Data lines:
## BEGIN
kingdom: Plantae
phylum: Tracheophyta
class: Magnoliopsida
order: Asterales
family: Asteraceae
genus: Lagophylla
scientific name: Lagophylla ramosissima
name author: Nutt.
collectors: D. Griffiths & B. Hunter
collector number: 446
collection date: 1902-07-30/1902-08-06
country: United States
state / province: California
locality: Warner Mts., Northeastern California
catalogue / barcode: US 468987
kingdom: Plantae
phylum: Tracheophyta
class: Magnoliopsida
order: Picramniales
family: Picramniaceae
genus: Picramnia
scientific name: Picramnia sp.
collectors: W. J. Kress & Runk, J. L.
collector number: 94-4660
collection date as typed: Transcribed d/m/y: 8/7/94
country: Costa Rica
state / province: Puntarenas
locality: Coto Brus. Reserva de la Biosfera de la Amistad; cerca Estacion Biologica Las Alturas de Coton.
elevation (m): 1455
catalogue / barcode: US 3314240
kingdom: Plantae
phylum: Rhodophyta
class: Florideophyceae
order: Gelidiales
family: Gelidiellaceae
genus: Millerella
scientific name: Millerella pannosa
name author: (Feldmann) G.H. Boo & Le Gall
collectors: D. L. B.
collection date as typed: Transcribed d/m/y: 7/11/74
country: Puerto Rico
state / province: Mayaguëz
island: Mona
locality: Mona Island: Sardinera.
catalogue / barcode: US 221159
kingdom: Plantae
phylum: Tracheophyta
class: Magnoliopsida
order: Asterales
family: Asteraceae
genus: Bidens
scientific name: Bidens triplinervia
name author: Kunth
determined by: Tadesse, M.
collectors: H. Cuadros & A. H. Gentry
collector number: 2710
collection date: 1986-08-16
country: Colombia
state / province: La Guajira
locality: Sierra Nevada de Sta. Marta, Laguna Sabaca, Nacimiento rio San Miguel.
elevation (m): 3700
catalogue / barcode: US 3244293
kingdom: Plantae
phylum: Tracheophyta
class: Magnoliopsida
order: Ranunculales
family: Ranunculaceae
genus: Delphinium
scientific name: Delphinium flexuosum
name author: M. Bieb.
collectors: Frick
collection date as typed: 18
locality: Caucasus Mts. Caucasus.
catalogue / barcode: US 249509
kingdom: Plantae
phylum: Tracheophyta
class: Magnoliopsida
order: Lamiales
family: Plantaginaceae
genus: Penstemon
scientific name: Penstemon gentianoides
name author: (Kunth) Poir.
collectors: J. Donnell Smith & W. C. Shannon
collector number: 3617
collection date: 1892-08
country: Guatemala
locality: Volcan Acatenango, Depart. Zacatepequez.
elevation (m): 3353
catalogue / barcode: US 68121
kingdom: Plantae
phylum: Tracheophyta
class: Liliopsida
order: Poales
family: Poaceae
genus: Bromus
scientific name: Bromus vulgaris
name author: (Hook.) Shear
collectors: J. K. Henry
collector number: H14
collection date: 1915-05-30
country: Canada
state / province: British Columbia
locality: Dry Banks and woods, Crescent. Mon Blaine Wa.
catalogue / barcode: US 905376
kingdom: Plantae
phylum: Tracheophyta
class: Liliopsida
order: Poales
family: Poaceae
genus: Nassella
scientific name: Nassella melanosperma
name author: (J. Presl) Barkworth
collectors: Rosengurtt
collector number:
## END
WHAT THE TASK ASKS:
Retype all of the material above, keeping every line and character unchanged.

REPLY TO THE EXERCISE:
kingdom: Plantae
phylum: Tracheophyta
class: Magnoliopsida
order: Asterales
family: Asteraceae
genus: Lagophylla
scientific name: Lagophylla ramosissima
name author: Nutt.
collectors: D. Griffiths & B. Hunter
collector number: 446
collection date: 1902-07-30/1902-08-06
country: United States
state / province: California
locality: Warner Mts., Northeastern California
catalogue / barcode: US 468987
kingdom: Plantae
phylum: Tracheophyta
class: Magnoliopsida
order: Picramniales
family: Picramniaceae
genus: Picramnia
scientific name: Picramnia sp.
collectors: W. J. Kress & Runk, J. L.
collector number: 94-4660
collection date as typed: Transcribed d/m/y: 8/7/94
country: Costa Rica
state / province: Puntarenas
locality: Coto Brus. Reserva de la Biosfera de la Amistad; cerca Estacion Biologica Las Alturas de Coton.
elevation (m): 1455
catalogue / barcode: US 3314240
kingdom: Plantae
phylum: Rhodophyta
class: Florideophyceae
order: Gelidiales
family: Gelidiellaceae
genus: Millerella
scientific name: Millerella pannosa
name author: (Feldmann) G.H. Boo & Le Gall
collectors: D. L. B.
collection date as typed: Transcribed d/m/y: 7/11/74
country: Puerto Rico
state / province: Mayaguëz
island: Mona
locality: Mona Island: Sardinera.
catalogue / barcode: US 221159
kingdom: Plantae
phylum: Tracheophyta
class: Magnoliopsida
order: Asterales
family: Asteraceae
genus: Bidens
scientific name: Bidens triplinervia
name author: Kunth
determined by: Tadesse, M.
collectors: H. Cuadros & A. H. Gentry
collector number: 2710
collection date: 1986-08-16
country: Colombia
state / province: La Guajira
locality: Sierra Nevada de Sta. Marta, Laguna Sabaca, Nacimiento rio San Miguel.
elevation (m): 3700
catalogue / barcode: US 3244293
kingdom: Plantae
phylum: Tracheophyta
class: Magnoliopsida
order: Ranunculales
family: Ranunculaceae
genus: Delphinium
scientific name: Delphinium flexuosum
name author: M. Bieb.
collectors: Frick
collection date as typed: 18
locality: Caucasus Mts. Caucasus.
catalogue / barcode: US 249509
kingdom: Plantae
phylum: Tracheophyta
class: Magnoliopsida
order: Lamiales
family: Plantaginaceae
genus: Penstemon
scientific name: Penstemon gentianoides
name author: (Kunth) Poir.
collectors: J. Donnell Smith & W. C. Shannon
collector number: 3617
collection date: 1892-08
country: Guatemala
locality: Volcan Acatenango, Depart. Zacatepequez.
elevation (m): 3353
catalogue / barcode: US 68121
kingdom: Plantae
phylum: Tracheophyta
class: Liliopsida
order: Poales
family: Poaceae
genus: Bromus
scientific name: Bromus vulgaris
name author: (Hook.) Shear
collectors: J. K. Henry
collector number: H14
collection date: 1915-05-30
country: Canada
state / province: British Columbia
locality: Dry Banks and woods, Crescent. Mon Blaine Wa.
catalogue / barcode: US 905376
kingdom: Plantae
phylum: Tracheophyta
class: Liliopsida
order: Poales
family: Poaceae
genus: Nassella
scientific name: Nassella melanosperma
name author: (J. Presl) Barkworth
collectors: Rosengurtt
collector number:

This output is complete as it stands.